Quel que soit le parti pris, la réflexion sur la violence n’a jamais abouti qu’à des prises de position unilatérale qui laisse chacun d’entre-nous avec sa conscience face à la violence du monde.
Et justement cette violence actuelle et multiforme nous a encore été rappelé par le Pape François il y a quelques jours lorsqu’il a déclaré « Les taux de chômage des jeunes sont un scandale qui requiert non seulement d’être affronté avant tout en termes économiques, mais qui doit aussi être affronté, et ce n’est pas moins urgent, comme une maladie sociale, à partir du moment où notre jeunesse se fait voler son espérance et que sont gaspillées ses grandes ressources d’énergie, de créativité et d’intuition ».
Cette violence actuelle du monde se manifeste aussi  par la crise des migrants lorsque quotidiennement des hommes des femmes des enfants viennent mourir sur nos rivages.
La lutte contre la violence d’un système politique et économique qui exclue un si grand nombre d’êtres humains est avant tout un problème moral qui appelle à une solidarité mondiale et au développement d’une approche équitable des besoins et des aspirations des individus.

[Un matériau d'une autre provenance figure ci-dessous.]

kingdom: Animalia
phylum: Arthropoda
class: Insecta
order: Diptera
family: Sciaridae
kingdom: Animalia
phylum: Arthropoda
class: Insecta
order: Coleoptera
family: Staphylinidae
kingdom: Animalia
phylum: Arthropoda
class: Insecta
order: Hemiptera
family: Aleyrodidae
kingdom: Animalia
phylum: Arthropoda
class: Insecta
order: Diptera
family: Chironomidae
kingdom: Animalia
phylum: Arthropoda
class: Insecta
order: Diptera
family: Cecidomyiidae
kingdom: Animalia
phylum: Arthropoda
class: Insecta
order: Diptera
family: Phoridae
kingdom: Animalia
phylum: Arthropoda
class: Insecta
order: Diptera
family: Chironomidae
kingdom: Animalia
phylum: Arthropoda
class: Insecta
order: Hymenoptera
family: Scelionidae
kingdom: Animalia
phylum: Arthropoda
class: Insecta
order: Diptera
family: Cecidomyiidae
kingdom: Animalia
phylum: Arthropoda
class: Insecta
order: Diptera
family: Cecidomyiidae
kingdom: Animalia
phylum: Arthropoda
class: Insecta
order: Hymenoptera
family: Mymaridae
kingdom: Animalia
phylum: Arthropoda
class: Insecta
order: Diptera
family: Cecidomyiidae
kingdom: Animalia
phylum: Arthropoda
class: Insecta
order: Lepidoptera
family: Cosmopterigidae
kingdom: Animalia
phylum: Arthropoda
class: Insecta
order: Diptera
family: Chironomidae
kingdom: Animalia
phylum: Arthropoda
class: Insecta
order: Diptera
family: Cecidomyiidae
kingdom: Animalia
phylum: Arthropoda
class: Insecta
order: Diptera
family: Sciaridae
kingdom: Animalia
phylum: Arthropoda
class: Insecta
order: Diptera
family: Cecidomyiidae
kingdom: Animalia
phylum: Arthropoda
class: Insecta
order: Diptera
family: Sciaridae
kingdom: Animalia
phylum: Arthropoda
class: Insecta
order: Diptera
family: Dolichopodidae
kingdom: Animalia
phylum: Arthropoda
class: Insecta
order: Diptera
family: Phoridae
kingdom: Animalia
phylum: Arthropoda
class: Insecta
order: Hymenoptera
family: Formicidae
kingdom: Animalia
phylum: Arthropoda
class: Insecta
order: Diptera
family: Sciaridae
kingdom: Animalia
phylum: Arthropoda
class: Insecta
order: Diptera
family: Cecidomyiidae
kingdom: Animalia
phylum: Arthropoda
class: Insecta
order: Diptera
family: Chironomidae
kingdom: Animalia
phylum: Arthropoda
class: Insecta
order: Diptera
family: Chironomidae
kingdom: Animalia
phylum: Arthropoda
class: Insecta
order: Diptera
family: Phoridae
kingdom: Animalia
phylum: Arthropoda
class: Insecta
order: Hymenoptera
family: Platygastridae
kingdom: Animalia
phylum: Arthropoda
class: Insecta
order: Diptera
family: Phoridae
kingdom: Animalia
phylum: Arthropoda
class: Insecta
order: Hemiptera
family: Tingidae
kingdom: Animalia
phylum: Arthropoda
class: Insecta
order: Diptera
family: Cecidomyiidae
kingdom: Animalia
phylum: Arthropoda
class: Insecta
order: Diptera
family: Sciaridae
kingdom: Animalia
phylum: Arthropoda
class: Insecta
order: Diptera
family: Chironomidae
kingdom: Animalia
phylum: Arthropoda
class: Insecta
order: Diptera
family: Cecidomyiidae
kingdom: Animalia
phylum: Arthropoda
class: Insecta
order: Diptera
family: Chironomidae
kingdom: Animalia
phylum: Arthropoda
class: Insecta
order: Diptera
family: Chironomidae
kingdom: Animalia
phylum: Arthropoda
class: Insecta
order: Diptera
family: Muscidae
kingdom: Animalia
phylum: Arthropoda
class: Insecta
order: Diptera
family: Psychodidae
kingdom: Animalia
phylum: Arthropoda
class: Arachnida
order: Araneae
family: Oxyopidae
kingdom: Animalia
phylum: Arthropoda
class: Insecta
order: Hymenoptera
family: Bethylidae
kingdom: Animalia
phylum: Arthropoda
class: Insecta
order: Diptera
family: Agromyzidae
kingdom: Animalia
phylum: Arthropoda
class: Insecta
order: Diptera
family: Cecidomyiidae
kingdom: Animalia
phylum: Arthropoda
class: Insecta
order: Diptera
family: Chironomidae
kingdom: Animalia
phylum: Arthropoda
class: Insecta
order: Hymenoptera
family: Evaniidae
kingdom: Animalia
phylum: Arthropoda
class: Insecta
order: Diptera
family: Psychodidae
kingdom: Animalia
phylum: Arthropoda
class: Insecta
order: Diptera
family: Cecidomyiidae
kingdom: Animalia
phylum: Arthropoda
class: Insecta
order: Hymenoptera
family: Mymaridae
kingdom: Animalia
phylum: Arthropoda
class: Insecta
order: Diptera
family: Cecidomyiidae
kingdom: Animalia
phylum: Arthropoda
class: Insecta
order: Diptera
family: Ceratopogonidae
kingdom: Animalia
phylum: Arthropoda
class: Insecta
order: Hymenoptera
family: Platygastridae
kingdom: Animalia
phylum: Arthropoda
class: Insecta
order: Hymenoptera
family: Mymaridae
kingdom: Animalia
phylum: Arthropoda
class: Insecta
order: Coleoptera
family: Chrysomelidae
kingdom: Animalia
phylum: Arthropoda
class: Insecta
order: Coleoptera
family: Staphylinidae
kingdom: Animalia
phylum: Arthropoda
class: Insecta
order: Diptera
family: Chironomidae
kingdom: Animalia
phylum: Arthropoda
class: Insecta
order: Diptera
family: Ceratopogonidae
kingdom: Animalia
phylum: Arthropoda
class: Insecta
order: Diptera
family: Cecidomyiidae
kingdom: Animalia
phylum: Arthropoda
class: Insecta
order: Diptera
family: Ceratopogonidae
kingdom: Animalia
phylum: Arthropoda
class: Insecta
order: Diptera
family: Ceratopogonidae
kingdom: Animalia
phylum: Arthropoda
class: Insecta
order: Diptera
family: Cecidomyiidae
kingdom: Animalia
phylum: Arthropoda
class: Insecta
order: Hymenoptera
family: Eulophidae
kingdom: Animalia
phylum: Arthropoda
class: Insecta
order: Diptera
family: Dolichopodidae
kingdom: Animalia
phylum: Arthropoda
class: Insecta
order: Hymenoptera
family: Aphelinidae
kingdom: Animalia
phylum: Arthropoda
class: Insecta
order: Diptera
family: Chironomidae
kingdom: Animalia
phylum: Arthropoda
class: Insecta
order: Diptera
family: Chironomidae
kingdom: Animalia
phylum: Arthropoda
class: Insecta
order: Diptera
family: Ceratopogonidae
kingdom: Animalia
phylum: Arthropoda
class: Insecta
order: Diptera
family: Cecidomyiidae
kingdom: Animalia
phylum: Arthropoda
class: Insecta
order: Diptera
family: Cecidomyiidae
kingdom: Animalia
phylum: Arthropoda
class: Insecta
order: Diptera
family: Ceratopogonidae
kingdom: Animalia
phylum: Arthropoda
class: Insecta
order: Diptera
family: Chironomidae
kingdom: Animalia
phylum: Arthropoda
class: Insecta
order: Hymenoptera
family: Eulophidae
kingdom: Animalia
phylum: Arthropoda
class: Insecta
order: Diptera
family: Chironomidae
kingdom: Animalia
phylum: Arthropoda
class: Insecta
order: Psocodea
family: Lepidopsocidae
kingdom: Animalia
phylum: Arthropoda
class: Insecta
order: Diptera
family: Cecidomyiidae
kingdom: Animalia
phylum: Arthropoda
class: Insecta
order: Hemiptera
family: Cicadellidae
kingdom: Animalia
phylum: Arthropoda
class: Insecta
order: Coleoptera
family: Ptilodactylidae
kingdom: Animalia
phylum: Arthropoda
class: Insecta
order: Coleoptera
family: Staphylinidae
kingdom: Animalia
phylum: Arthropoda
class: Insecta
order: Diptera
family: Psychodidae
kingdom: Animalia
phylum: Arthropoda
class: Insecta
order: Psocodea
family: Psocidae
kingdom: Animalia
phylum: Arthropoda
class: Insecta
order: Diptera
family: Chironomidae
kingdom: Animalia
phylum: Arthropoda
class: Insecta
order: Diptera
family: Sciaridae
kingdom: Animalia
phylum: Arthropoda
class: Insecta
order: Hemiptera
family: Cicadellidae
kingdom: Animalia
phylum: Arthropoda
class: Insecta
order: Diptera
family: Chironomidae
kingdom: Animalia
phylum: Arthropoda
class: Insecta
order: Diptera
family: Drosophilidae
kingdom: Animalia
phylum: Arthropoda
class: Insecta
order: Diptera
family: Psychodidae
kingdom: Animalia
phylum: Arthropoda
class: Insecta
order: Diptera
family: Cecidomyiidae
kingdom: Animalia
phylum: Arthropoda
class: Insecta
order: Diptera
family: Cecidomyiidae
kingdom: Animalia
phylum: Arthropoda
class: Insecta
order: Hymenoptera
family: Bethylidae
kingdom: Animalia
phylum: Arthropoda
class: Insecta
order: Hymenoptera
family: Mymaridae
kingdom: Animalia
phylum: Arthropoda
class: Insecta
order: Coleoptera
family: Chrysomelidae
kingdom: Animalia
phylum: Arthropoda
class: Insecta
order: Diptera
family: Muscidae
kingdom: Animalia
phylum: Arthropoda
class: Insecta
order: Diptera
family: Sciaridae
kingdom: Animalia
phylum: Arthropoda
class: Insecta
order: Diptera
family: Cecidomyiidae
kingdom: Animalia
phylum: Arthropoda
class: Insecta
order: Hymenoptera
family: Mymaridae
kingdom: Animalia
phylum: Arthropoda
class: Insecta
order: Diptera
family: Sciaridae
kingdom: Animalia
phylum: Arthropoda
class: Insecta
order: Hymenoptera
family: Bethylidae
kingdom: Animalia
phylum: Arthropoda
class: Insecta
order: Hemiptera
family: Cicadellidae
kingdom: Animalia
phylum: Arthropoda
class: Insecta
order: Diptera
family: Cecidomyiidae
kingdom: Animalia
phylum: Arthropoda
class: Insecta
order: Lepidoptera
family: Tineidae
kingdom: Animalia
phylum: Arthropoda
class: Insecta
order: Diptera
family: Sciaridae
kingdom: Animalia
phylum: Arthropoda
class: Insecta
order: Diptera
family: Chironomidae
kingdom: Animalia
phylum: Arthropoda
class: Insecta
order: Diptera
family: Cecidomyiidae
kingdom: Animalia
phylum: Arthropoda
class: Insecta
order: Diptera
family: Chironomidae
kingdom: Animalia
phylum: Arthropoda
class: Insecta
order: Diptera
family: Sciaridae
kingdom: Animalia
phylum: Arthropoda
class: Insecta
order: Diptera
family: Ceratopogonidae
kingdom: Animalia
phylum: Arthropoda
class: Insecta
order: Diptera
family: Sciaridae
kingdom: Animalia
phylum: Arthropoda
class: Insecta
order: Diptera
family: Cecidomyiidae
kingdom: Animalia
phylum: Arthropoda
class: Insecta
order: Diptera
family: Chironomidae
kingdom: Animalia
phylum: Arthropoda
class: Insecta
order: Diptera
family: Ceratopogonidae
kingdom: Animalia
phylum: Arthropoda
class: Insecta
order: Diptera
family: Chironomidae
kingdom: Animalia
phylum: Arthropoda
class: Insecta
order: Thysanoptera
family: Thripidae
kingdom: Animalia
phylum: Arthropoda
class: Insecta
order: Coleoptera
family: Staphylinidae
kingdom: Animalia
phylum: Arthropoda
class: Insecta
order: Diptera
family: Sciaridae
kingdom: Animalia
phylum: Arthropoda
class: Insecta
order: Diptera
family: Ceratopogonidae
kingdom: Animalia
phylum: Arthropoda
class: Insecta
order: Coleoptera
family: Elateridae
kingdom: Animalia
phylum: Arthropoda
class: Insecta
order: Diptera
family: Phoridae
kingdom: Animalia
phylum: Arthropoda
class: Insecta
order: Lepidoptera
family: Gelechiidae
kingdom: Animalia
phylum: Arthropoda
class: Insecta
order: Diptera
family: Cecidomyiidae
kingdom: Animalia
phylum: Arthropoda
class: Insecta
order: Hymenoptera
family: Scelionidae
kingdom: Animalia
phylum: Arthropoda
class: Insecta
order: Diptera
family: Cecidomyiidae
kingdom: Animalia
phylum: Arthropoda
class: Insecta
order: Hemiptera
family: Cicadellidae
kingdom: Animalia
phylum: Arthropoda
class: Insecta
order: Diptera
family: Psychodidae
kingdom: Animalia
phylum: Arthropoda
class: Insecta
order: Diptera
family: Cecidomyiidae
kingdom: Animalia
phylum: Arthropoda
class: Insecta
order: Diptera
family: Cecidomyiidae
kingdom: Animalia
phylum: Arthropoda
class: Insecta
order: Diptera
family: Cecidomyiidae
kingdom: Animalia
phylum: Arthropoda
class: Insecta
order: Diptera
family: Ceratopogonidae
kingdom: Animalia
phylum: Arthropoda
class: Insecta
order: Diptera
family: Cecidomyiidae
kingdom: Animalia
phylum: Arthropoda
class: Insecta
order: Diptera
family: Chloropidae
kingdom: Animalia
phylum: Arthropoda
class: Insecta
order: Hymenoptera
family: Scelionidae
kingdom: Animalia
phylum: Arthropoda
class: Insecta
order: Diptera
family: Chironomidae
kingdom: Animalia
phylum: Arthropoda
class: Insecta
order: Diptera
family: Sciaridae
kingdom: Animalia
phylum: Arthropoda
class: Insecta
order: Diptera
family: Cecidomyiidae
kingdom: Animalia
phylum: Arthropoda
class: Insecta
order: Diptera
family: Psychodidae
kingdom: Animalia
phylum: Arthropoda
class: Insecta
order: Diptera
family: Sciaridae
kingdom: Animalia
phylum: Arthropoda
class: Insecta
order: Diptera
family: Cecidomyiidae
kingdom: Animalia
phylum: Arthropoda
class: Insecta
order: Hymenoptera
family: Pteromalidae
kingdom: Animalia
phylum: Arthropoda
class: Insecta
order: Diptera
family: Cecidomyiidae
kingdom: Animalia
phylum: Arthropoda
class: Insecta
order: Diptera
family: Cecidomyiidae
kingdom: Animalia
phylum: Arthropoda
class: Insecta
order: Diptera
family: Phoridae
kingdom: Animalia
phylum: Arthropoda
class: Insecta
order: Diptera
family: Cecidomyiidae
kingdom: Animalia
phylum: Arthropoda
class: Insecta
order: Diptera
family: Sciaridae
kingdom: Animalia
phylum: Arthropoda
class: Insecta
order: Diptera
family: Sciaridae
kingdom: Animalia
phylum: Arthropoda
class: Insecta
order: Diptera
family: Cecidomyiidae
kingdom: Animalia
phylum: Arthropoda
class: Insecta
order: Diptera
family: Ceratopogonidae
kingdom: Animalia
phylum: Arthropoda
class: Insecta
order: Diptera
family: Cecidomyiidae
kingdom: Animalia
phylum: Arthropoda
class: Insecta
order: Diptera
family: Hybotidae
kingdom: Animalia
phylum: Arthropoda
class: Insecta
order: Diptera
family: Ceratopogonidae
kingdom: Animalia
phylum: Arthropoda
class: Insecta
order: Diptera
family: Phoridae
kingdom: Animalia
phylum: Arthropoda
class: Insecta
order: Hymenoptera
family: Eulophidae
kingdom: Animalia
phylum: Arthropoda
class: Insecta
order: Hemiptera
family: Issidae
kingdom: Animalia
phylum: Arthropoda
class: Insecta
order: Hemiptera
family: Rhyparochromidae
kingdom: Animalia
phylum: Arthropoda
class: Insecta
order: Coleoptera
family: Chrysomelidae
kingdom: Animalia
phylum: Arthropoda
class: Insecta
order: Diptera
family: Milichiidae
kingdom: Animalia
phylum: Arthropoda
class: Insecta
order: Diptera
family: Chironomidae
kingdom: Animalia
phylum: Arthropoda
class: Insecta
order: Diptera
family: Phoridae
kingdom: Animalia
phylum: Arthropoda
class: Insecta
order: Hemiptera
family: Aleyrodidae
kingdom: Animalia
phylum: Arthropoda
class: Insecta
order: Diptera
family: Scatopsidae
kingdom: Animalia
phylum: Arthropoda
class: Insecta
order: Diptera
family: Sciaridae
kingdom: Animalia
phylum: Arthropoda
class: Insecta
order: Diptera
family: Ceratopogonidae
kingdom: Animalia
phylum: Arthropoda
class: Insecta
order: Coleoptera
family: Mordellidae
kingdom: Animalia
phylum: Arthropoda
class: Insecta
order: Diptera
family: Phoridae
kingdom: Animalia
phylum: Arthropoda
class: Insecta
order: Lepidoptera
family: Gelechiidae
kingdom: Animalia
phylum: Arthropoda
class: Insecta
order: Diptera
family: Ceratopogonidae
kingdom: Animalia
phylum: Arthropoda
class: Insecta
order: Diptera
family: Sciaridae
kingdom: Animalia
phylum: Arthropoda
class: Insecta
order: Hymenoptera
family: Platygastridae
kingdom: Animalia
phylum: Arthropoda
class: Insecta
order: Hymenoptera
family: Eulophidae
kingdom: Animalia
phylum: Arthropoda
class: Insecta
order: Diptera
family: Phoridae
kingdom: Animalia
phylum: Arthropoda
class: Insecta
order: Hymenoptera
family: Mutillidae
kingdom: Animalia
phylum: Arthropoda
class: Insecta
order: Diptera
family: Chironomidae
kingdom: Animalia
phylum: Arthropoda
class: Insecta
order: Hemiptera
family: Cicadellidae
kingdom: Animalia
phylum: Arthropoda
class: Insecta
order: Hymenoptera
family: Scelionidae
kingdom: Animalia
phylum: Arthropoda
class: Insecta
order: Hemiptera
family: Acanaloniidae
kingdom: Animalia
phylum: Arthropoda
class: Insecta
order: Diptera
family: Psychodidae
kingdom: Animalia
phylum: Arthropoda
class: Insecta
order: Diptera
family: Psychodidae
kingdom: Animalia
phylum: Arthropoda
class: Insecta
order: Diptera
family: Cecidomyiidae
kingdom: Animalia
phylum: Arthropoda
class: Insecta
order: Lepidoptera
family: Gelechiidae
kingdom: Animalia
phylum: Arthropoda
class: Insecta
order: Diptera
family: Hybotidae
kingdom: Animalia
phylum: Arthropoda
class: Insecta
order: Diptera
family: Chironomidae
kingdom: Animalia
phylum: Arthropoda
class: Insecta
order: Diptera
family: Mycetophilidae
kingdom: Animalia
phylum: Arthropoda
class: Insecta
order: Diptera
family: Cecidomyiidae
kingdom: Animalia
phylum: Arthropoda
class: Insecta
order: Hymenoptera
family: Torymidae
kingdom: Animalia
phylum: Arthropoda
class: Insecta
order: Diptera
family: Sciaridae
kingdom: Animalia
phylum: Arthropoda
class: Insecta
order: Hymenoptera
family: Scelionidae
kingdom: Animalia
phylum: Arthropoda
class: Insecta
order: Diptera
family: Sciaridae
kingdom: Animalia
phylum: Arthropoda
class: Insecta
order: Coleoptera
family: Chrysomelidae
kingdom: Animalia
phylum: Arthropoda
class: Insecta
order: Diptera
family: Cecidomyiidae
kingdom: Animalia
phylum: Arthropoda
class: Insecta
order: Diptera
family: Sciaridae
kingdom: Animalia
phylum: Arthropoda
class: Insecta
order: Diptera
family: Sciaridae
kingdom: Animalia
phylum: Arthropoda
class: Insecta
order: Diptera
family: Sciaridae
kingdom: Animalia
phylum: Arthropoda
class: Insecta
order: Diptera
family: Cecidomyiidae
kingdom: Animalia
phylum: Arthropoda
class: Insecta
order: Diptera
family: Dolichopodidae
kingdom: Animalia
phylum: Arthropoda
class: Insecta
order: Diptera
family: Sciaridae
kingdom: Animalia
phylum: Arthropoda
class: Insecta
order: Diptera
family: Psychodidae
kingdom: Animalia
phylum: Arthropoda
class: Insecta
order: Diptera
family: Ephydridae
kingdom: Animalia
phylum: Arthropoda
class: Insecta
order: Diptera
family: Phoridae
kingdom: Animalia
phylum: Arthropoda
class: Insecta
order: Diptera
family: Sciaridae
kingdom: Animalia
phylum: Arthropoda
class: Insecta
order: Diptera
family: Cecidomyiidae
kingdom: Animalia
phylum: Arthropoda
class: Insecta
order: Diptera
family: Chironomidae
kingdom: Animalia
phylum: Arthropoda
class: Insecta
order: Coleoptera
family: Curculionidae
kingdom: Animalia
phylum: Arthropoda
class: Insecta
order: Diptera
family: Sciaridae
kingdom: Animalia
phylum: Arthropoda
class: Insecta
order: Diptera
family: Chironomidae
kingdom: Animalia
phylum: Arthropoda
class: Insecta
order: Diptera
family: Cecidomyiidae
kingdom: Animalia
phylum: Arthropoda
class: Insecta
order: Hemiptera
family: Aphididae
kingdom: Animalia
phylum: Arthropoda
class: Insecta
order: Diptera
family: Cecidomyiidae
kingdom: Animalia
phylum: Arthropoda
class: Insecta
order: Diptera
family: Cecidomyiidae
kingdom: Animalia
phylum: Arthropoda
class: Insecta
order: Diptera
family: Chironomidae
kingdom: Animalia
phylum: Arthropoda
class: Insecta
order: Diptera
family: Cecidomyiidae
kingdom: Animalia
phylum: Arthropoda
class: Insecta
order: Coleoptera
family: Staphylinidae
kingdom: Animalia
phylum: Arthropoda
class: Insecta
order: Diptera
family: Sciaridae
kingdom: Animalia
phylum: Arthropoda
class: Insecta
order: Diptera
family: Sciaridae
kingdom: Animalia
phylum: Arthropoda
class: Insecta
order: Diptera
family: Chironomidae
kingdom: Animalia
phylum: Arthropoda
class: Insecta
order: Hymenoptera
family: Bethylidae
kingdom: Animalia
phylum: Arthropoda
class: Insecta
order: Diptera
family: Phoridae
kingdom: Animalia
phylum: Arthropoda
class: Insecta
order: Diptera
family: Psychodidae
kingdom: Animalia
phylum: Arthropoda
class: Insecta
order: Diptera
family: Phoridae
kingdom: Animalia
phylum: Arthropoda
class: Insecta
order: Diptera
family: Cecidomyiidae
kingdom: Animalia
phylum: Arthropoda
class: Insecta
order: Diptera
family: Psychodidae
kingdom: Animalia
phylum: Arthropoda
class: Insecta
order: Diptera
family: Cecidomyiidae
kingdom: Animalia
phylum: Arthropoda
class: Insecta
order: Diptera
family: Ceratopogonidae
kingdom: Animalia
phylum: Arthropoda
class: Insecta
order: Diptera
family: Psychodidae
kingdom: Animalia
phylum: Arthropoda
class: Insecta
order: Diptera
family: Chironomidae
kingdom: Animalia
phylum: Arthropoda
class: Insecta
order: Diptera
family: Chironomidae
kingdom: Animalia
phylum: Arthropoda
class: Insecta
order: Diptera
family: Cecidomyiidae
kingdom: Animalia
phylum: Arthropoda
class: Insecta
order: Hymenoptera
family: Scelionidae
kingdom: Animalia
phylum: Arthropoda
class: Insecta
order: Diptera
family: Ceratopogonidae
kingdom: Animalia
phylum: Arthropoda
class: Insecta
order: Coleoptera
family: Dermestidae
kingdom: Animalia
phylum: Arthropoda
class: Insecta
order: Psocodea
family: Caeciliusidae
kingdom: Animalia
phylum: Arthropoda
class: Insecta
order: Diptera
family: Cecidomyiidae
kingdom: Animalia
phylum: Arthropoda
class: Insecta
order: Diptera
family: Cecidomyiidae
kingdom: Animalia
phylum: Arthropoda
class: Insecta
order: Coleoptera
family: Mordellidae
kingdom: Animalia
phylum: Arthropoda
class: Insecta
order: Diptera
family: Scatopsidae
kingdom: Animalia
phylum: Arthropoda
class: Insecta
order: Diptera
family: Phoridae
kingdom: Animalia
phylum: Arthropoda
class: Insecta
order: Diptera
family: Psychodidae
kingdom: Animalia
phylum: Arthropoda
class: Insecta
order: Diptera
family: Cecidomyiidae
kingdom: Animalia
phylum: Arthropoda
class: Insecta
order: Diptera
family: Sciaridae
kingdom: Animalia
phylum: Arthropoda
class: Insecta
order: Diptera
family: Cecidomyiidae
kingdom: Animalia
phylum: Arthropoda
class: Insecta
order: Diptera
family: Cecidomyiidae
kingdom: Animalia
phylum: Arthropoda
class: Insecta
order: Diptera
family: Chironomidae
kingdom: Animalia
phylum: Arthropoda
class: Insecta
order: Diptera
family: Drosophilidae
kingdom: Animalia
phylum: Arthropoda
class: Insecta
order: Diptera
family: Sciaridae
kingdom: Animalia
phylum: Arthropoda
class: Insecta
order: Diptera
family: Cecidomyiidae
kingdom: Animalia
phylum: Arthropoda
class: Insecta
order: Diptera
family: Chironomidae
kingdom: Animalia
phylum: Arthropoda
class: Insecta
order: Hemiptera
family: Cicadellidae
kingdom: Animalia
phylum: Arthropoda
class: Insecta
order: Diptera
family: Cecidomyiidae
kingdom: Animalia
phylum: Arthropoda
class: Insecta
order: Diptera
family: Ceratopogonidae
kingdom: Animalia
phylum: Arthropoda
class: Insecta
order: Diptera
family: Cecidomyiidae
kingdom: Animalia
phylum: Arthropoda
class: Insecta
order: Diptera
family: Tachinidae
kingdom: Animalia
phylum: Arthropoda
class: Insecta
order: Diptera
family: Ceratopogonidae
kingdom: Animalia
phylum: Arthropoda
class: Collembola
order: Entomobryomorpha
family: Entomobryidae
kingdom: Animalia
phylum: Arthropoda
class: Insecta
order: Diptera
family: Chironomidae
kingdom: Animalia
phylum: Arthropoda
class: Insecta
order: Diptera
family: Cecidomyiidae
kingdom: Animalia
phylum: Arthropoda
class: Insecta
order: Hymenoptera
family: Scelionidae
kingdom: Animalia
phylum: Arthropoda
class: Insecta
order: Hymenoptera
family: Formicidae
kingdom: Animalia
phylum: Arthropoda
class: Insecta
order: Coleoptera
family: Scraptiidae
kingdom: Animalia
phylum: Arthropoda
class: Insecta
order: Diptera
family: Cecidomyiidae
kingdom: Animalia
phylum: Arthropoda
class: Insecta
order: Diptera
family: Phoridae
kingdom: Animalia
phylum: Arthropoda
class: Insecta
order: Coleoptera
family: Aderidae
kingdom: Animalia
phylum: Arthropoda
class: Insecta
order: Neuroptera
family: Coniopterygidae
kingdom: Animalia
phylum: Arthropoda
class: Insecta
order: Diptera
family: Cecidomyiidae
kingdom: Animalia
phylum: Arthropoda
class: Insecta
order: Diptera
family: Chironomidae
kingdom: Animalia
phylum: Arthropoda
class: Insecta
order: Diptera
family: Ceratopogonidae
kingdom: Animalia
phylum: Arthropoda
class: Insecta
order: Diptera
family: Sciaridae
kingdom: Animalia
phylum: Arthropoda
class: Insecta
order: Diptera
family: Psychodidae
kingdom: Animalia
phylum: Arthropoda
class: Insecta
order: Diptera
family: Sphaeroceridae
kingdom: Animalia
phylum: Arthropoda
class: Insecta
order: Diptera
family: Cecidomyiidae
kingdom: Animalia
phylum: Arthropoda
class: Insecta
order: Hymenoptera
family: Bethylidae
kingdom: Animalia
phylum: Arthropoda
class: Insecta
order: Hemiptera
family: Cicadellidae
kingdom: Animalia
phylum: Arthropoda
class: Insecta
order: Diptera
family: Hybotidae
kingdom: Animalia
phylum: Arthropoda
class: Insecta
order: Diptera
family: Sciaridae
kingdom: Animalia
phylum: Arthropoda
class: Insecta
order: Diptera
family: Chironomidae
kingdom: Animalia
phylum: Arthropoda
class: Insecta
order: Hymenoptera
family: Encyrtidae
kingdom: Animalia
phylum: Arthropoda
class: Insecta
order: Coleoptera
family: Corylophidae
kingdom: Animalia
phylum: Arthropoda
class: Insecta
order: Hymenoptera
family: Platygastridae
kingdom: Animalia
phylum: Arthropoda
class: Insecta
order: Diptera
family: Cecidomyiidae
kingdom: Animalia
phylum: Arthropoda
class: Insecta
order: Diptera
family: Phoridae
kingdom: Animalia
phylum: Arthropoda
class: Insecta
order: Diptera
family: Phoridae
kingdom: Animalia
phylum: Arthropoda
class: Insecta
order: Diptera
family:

II faut donc continuer de dénoncer le plus massivement possible la situation difficile et violente vécue par tant de personnes dans le monde et en France : exclusion, précarité, rejet et abandon de pans entiers de la société, de régions entières, même de pays.
Aujourd’hui dans le monde, la vraie violence est celle que subit des milliards d’individus qui n’ont rien, absolument rien. Des millions d’hommes, de femmes d’enfants sont en errance sur les routes, dans des bateaux, fuyant la misère et les guerres multiples. Des millions d’autres sont sans travail. Au même moment une centaine de personnes à peine possèdent l’équivalent en richesse de plus de la moitié de la population mondiale.
Ces inégalités terribles et violentes ne peuvent que produire de la violence. Et elles en produiront encore si on ne vient pas y remédier. Cela les manifestants contre la loi El Khomri continuent de le dire pacifiquement. Il faut les écouter. Il y a va de notre avenir.
François Baudin


vendredi 13 mai 2016

Le réveil de l'Europe


Voilà trois mois que nous revenons presque chaque semaine sur la loi travail qui porte très mal son nom car elle se soldera probablement par un échec en terme de création d’emploi, par des conditions de vie plus pénibles pour des millions de salariés, des rémunérations en baisse et une augmentation de la précarité.
Ce projet a décidément bien du mal à passer, tout au moins démocratiquement, c'est-à-dire avec l’assentiment d’une grande partie des habitants de ce pays et avec un vote majoritaire des députés de l’Assemblée nationale. Rappelons que 74 % des Français sont opposés au projet selon un sondage. Rappelons aussi que le texte avait réuni en quelques jours, plus de 1,3 million de signatures le refusant.
Jamais tel projet fut à ce point rejeté et combattu par les salariés, par la population et notamment par la jeunesse, et maintenant par la représentation politique. Et pourtant le gouvernement insiste, persiste et passe en force en utilisant le fameux 49/3.
Alors que les grèves continuent régulièrement, que des manifestations se poursuivent les unes après les autres dans les rues des grandes villes, et surtout que des violences urbaines annoncent un printemps difficile, la volonté du pouvoir de poursuivre contre vents et marées n’est-elle pas le signe d’une obstination morbide qui ne peut mener qu’à de nouvelles difficultés, à des frustrations, et aussi probablement à des violences ?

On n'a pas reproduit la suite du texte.